### Provided records
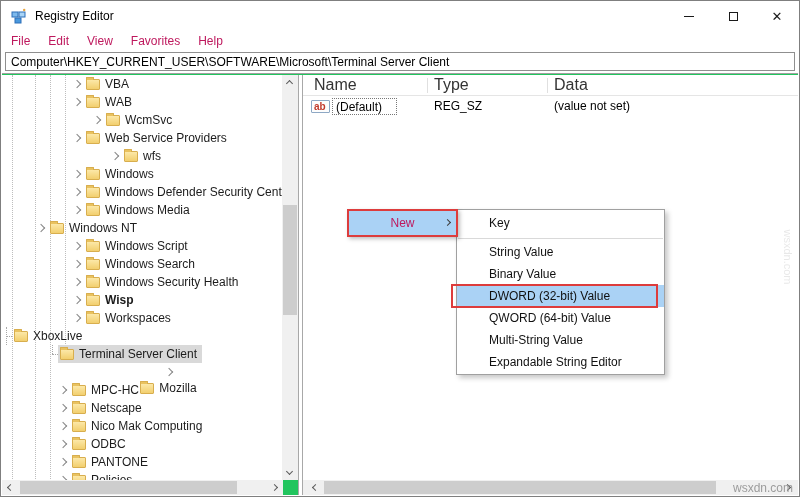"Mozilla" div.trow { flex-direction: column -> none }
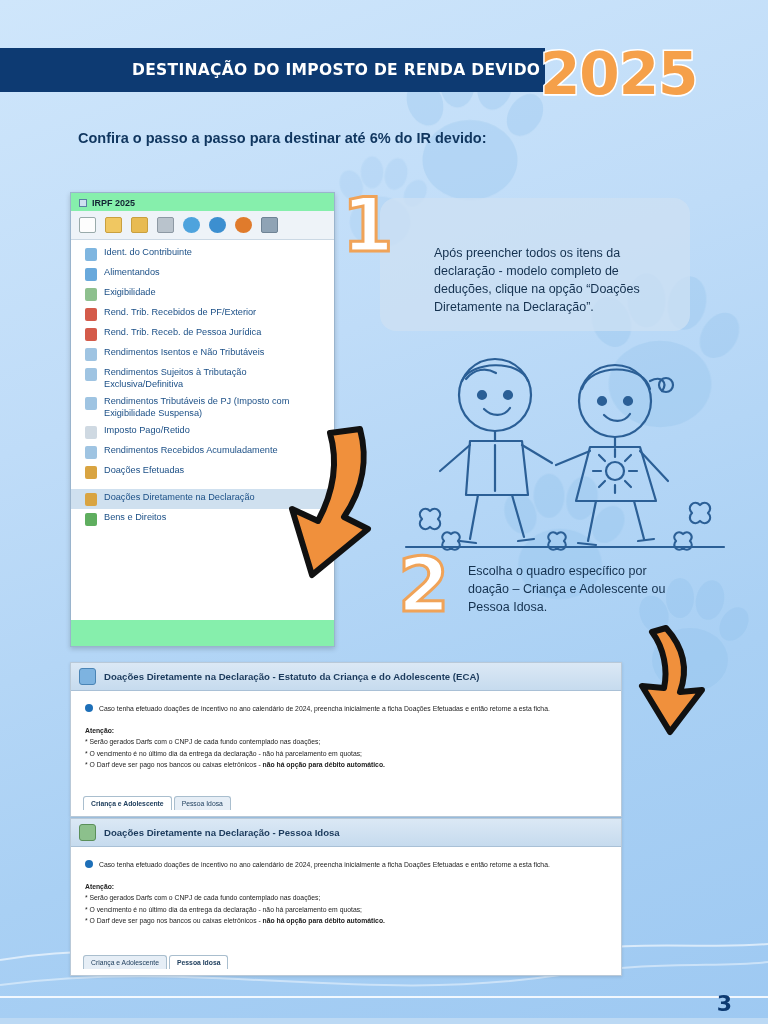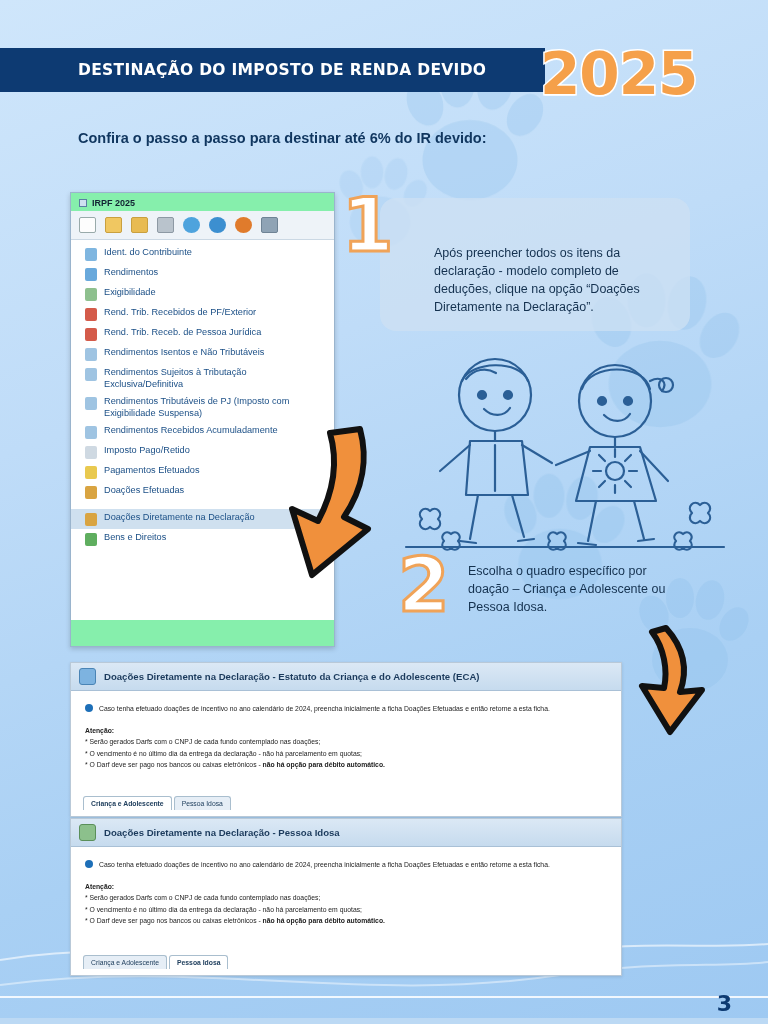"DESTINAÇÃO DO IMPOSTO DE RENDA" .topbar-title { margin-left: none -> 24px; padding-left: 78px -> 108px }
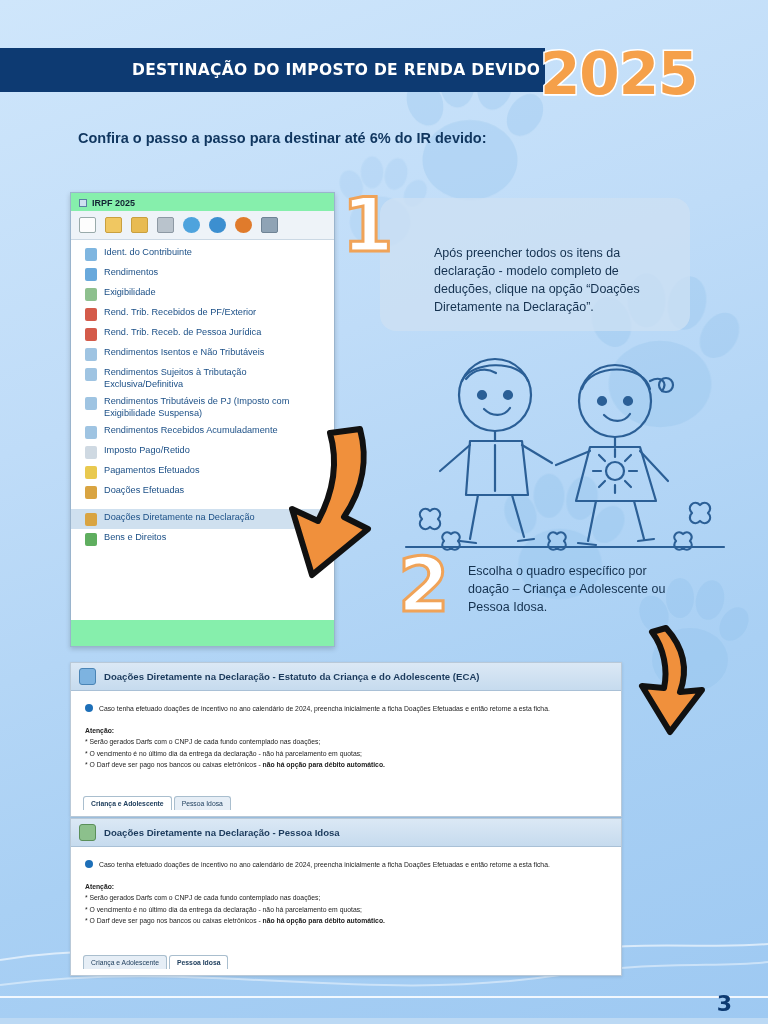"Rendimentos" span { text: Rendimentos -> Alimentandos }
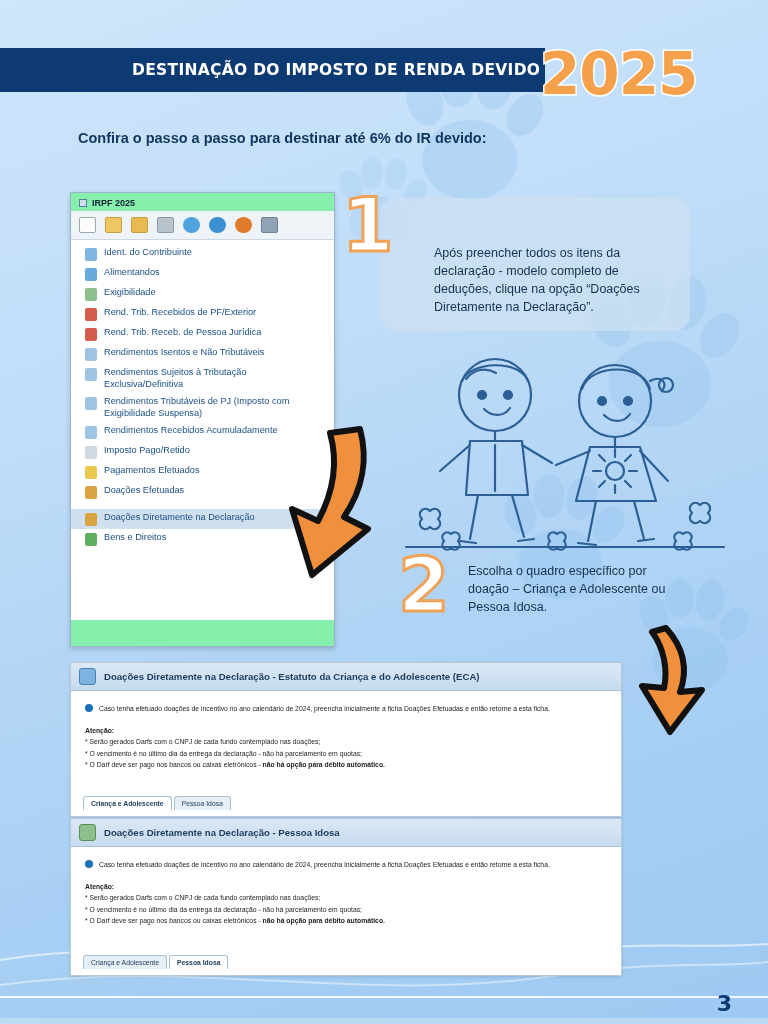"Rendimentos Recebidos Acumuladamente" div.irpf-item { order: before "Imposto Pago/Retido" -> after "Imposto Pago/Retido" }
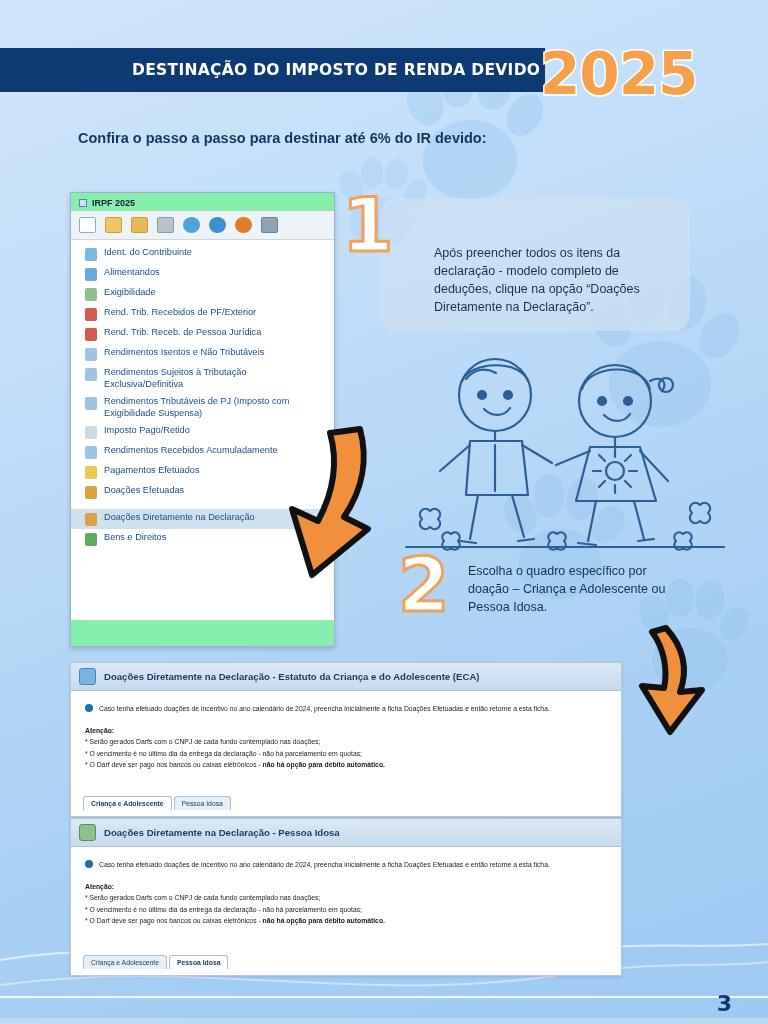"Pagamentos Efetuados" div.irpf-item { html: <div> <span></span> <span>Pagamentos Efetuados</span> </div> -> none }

### Work order
Your copy of the material above should be exact and free of pictures.

### Written response
"Mozilla" div.trow { flex-direction: column -> none }
"DESTINAÇÃO DO IMPOSTO DE RENDA" .topbar-title { margin-left: none -> 24px; padding-left: 78px -> 108px }
"Rendimentos" span { text: Rendimentos -> Alimentandos }
"Rendimentos Recebidos Acumuladamente" div.irpf-item { order: before "Imposto Pago/Retido" -> after "Imposto Pago/Retido" }
"Pagamentos Efetuados" div.irpf-item { html: <div> <span></span> <span>Pagamentos Efetuados</span> </div> -> none }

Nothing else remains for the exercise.